Looking at unique genes we see that many are annotated as “hypothetical”, indicating that the sequence looks like a gene, but has no detectable homology with a functionally characterized gene.

Determine the fraction of “hypothetical” genes in unique vs. core.

sum(grepl("hypothetical" , row.names(pg_matrix[rowSums(pg_matrix > 0) == 1,]))) / sum(rowSums(pg_matrix > 0) == 1)
sum(grepl("hypothetical" , row.names(pg_matrix[rowSums(pg_matrix > 0) == 4,]))) / sum(rowSums(pg_matrix > 0) == 4)

Why does this make sense?

Perform genome comparisons with ACT

[back to top] [HOME]

In the previous exercises we were focusing on gene content, but losing the context of the structural variation underlying gene content variation (e.g. large insertions and deletions). Here we will use ACT to compare two of our genomes (note that you can use ACT to compare more than two genomes if desired).

i. Create ACT alignment file with BLAST

As we saw this morning, to compare genomes in ACT we need to use BLAST to create the alignments. We will do this on flux.

cd scratch/micro612w19_fluxod/username/day2_after
blastall -p blastn -i ./Abau_genomes/AbauA_genome.fasta -d ./Abau_BLAST_DB/ACICU_genome.fasta -m 8 -e 1e-20 -o AbauA_vs_ACICU.blast
ii. Read in genomes, alignments and annotation files

Use scp or cyberduck to transfer Abau_ACT_files folder onto your laptop

  1. Abau_genomes/AbauA_genome.fasta
  2. Abau_genomes/ACICU_genome.fasta
  3. AbauA_vs_ACICU.blast
  4. Abau_ACT_files/AbauA_genome_gene.gff
  5. Abau_ACT_files/ACICU_genome_gene.gff
iii. Explore genome comparison and features of ACT

Read in genomes and alignment into ACT

Go to File -> open 
Sequence file 1  = ACICU_genome.fasta 
Comparison file 1  = AbauA_vs_ACICU.blast
Sequence file 2  = AbauA_genome.fasta

Before we use annotation present in genbank files.

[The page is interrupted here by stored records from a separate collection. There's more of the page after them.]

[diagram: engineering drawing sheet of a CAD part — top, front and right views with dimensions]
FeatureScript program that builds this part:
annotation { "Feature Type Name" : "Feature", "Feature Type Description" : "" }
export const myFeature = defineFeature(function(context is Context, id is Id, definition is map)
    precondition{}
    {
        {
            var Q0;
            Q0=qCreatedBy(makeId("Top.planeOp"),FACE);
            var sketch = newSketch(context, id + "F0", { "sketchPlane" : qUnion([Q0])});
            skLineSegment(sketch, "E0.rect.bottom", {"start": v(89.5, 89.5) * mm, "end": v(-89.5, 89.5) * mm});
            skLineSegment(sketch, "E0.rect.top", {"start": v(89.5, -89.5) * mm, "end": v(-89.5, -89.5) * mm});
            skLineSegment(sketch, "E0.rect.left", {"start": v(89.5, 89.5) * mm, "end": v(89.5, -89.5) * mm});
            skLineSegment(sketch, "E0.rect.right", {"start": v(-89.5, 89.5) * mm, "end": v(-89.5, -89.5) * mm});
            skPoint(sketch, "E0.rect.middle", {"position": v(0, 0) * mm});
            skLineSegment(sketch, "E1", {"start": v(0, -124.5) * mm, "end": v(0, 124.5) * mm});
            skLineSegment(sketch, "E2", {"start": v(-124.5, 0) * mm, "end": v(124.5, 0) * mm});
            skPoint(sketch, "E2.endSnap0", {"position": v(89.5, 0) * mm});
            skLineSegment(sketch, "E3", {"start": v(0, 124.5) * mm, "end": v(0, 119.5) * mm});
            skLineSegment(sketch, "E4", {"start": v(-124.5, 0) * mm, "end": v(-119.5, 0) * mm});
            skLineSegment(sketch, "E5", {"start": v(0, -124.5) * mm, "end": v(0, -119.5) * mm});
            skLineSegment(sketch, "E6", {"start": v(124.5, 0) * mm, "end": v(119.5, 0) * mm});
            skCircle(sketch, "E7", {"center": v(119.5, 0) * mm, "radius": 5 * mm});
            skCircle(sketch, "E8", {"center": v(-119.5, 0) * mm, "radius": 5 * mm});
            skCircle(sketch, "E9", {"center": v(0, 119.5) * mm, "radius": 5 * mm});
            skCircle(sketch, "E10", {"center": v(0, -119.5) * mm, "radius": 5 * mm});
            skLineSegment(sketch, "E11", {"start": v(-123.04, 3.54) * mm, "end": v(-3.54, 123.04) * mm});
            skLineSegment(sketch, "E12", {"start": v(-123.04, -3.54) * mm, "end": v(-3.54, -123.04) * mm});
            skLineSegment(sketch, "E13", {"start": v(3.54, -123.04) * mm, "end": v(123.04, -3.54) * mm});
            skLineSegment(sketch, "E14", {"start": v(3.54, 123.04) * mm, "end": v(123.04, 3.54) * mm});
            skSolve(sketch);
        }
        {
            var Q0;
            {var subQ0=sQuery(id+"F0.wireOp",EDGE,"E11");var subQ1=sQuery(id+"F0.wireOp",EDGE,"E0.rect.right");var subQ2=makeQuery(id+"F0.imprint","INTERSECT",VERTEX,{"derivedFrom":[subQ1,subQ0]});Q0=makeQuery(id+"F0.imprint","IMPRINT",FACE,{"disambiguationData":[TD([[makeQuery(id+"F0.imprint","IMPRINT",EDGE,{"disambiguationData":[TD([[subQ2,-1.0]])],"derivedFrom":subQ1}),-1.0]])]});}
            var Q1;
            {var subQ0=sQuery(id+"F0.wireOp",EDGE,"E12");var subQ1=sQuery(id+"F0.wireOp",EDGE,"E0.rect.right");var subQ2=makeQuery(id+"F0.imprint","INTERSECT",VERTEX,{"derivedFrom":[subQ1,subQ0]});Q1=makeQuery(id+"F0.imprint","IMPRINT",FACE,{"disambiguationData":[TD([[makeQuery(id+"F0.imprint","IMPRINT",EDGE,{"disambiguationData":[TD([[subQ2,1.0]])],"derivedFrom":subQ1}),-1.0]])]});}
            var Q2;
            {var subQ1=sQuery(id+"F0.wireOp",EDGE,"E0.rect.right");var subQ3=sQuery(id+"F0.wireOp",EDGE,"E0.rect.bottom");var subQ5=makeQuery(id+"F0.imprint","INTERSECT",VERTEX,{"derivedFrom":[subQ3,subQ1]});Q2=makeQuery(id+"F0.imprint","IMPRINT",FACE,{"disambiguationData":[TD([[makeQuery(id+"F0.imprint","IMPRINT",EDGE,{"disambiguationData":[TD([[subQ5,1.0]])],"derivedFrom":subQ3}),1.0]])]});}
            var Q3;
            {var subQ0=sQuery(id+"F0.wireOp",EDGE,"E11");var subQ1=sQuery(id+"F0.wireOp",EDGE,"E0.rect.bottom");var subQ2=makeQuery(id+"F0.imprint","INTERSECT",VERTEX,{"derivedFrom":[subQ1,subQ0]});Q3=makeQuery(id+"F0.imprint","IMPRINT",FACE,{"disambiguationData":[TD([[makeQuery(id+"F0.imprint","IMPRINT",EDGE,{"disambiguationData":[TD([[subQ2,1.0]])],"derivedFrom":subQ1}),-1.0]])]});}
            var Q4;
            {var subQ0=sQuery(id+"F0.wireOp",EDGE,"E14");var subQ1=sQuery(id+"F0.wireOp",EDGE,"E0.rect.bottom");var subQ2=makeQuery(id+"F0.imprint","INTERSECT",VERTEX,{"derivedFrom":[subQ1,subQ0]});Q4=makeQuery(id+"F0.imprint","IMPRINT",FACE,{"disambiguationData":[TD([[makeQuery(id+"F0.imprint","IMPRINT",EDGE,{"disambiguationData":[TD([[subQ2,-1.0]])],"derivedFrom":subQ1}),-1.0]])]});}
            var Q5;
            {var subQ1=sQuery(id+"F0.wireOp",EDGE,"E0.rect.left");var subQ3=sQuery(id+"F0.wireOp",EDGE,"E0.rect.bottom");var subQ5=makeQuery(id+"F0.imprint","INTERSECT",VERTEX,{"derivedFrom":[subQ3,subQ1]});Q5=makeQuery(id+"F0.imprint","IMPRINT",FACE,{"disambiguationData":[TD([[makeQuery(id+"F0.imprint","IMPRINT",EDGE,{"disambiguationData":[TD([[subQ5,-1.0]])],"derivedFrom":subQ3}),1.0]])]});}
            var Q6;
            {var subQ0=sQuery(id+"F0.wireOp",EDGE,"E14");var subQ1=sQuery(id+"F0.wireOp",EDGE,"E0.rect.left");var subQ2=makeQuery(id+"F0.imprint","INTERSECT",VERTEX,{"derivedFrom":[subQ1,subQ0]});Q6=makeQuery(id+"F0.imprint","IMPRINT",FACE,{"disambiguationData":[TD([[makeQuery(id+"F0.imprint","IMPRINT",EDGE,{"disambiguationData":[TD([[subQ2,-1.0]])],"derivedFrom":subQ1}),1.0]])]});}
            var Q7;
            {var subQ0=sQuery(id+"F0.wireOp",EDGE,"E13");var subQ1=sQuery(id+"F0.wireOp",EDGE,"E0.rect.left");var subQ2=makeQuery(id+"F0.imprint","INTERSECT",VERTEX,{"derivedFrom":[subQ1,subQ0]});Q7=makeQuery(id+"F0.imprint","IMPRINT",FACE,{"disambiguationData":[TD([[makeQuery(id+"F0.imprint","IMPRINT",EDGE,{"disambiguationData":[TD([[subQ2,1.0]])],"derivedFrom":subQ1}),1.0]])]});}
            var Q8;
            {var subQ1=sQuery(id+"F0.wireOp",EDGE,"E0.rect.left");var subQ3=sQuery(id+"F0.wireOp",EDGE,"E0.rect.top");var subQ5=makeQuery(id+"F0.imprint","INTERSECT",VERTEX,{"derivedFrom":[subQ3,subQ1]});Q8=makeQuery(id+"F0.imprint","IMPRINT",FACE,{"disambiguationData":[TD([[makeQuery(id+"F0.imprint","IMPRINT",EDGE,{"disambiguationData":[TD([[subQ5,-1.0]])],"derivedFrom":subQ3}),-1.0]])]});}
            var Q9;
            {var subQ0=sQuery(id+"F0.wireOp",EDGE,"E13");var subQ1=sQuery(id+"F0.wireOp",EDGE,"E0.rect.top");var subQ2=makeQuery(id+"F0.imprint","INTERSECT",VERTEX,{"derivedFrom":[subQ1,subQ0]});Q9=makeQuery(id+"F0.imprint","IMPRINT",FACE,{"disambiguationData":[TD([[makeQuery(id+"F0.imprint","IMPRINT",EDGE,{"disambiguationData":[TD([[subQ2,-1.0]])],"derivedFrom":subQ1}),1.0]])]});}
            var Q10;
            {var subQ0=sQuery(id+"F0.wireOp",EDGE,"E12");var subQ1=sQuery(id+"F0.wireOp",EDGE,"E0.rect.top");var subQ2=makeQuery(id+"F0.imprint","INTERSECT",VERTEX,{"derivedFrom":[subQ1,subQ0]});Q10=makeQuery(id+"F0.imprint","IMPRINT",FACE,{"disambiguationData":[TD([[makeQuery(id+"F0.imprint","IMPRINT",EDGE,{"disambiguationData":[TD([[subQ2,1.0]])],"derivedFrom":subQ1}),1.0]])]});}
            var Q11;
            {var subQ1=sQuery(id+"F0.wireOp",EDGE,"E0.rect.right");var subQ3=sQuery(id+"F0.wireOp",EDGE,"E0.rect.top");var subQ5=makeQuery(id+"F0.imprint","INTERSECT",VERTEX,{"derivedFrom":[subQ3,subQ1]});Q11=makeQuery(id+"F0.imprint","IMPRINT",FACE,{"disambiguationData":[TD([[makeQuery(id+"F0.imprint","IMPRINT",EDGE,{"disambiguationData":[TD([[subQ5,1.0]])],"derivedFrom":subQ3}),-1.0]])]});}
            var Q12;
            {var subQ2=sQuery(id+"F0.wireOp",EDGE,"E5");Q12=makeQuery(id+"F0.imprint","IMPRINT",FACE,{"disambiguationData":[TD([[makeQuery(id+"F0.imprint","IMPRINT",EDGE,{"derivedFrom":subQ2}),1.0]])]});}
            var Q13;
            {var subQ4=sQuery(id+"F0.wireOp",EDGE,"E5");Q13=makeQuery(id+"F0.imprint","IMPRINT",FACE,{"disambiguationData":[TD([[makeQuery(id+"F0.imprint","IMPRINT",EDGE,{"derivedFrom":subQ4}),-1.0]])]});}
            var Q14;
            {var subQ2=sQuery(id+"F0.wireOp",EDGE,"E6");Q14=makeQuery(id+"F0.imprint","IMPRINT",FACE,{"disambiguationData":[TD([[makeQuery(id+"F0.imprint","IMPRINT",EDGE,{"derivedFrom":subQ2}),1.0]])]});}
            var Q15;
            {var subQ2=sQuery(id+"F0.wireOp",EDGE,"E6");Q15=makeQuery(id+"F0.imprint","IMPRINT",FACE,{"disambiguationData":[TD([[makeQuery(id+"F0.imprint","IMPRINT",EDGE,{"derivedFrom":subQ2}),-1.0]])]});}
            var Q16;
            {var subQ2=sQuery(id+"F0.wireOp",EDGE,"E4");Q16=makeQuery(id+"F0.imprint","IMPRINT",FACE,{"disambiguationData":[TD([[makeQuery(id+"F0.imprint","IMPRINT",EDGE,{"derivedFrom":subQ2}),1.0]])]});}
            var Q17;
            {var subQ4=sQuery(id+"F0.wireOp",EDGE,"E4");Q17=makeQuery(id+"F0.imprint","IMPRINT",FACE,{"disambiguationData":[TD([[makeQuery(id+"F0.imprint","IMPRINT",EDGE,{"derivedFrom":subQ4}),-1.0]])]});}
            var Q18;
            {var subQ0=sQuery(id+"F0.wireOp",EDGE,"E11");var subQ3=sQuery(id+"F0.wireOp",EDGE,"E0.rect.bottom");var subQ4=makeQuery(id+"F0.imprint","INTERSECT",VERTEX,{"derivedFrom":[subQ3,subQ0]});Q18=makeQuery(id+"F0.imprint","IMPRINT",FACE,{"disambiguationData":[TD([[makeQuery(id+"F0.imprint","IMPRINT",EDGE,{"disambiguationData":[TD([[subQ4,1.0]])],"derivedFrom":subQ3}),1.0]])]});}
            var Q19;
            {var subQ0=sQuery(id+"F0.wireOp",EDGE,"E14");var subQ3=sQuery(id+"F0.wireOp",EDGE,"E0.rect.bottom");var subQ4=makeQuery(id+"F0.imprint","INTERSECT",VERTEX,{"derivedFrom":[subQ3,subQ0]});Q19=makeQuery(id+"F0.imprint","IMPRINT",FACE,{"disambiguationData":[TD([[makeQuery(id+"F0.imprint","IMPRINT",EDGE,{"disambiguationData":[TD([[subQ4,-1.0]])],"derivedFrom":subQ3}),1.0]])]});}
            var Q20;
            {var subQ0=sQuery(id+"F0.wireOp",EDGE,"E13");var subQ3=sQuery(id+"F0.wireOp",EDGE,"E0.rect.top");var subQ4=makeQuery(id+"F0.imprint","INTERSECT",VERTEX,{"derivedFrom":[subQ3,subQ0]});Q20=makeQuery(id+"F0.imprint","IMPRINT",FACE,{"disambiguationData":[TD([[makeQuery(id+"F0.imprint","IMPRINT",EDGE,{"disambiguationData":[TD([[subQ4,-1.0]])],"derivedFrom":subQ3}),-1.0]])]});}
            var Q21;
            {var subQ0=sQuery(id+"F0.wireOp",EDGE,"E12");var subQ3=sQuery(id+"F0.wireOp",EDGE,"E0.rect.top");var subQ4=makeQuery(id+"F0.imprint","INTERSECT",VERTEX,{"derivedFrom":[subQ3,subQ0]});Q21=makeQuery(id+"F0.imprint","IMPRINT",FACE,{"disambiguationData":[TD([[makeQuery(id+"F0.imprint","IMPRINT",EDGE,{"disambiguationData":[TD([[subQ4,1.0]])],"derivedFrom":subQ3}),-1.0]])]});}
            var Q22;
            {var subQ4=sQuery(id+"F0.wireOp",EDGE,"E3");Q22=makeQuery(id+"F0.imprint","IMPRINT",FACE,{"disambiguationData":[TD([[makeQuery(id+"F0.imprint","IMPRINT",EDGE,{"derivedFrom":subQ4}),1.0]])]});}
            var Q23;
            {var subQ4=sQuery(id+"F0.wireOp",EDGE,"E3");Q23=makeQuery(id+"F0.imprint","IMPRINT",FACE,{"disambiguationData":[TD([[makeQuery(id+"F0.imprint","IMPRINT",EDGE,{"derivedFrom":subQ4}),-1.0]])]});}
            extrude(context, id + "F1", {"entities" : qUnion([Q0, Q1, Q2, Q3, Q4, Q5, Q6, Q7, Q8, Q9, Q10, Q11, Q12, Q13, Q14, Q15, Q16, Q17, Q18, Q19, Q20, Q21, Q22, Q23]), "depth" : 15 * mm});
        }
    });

Here we will use ACT specific annotation files so we get some prettier display (resistance genes = red, transposable elements = bright green)

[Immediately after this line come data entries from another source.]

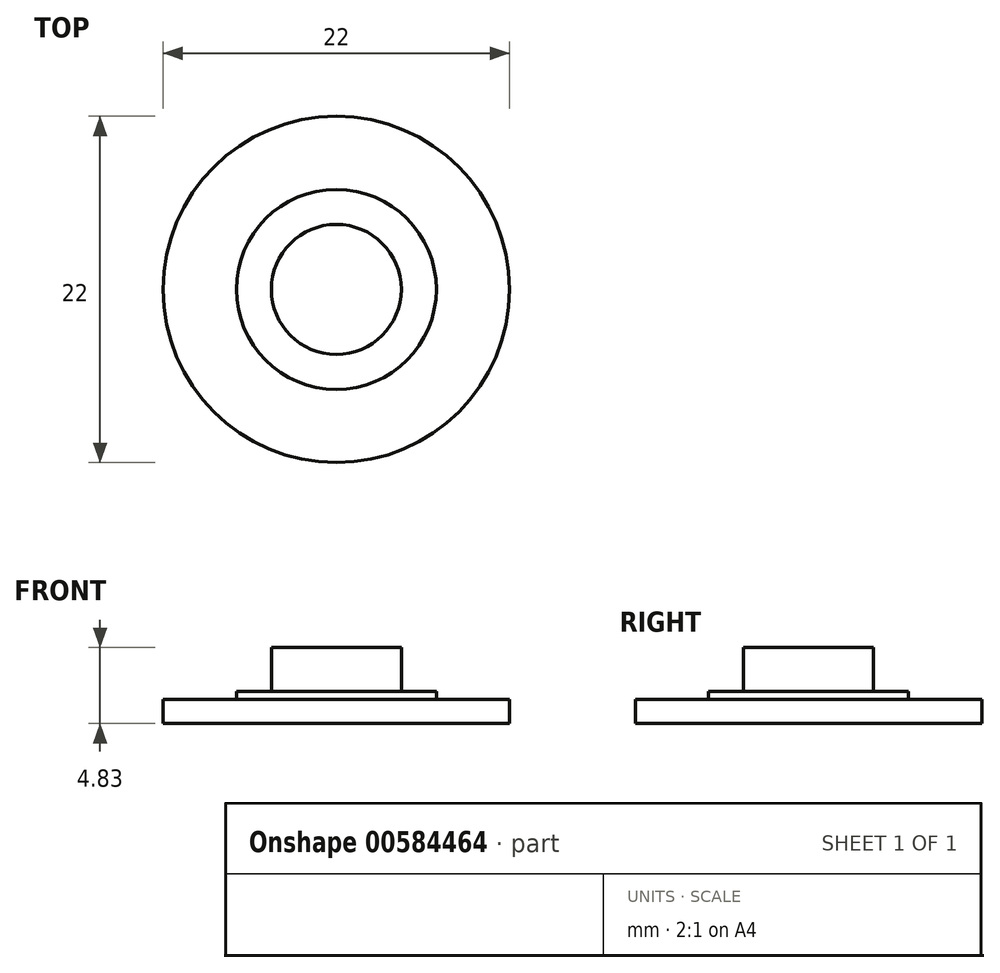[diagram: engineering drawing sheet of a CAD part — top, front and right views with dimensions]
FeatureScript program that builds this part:
annotation { "Feature Type Name" : "Feature", "Feature Type Description" : "" }
export const myFeature = defineFeature(function(context is Context, id is Id, definition is map)
    precondition{}
    {
        {
            var Q0;
            Q0=qCreatedBy(makeId("Top.planeOp"),FACE);
            var sketch = newSketch(context, id + "F0", { "sketchPlane" : qUnion([Q0])});
            skCircle(sketch, "E0", {"center": v(0, 0) * mm, "radius": 11 * mm});
            skSolve(sketch);
        }
        {
            var Q0;
            Q0=qSketchRegion(id+"F0",true);
            extrude(context, id + "F1", {"entities" : qUnion([Q0]), "depth" : 1.52 * mm, "offsetDistance" : 25.4 * mm});
        }
        {
            var Q0;
            Q0=makeQuery(id+"F1.opExtrude","CAP_FACE",FACE,{"disambiguationData":[OSD([sQuery(id+"F0.wireOp",EDGE,"E0")])],"isStart":false});
            var sketch = newSketch(context, id + "F2", { "sketchPlane" : qUnion([Q0])});
            skCircle(sketch, "E1", {"center": v(0, 0) * mm, "radius": 6.35 * mm});
            skSolve(sketch);
        }
        {
            var Q0;
            Q0=qSketchRegion(id+"F2",true);
            extrude(context, id + "F3", {"entities" : qUnion([Q0]), "operationType" : NewBodyOperationType.ADD, "depth" : 0.5 * mm, "offsetDistance" : 25.4 * mm});
        }
        {
            var Q0;
            Q0=makeQuery(id+"F3.opExtrude","CAP_FACE",FACE,{"disambiguationData":[OSD([sQuery(id+"F2.wireOp",EDGE,"E1")])],"isStart":false});
            var sketch = newSketch(context, id + "F4", { "sketchPlane" : qUnion([Q0])});
            skCircle(sketch, "E2", {"center": v(0, 0) * mm, "radius": 4.13 * mm});
            skSolve(sketch);
        }
        {
            var Q0;
            Q0=makeQuery(id+"F4.imprint","IMPRINT",FACE,{"disambiguationData":[TD([[makeQuery(id+"F4.imprint","IMPRINT",EDGE,{"derivedFrom":sQuery(id+"F4.wireOp",EDGE,"E2")}),1.0]])]});
            var Q1;
            Q1=sQuery(id+"F4.wireOp",EDGE,"E2");
            extrude(context, id + "F5", {"entities" : qUnion([Q0]), "operationType" : NewBodyOperationType.ADD, "surfaceEntities" : qUnion([Q1]), "depth" : 2.8 * mm, "offsetDistance" : 25.4 * mm});
        }
    });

Go to File -> ACICU_genome.fasta -> Read an entry file = ACICU_genome_gene.gff

Go to File -> AbauA_genome.fasta -> Read an entry file = AbauA_genome_gene.gff

Play around in ACT to gain some insight into the sorts of genes present in large insertion/deletion regions. See if you can find:

  1. differences in phage content,
  2. membrane biosynthetic gene cluster variation and
  3. antibiotic resistance island variation.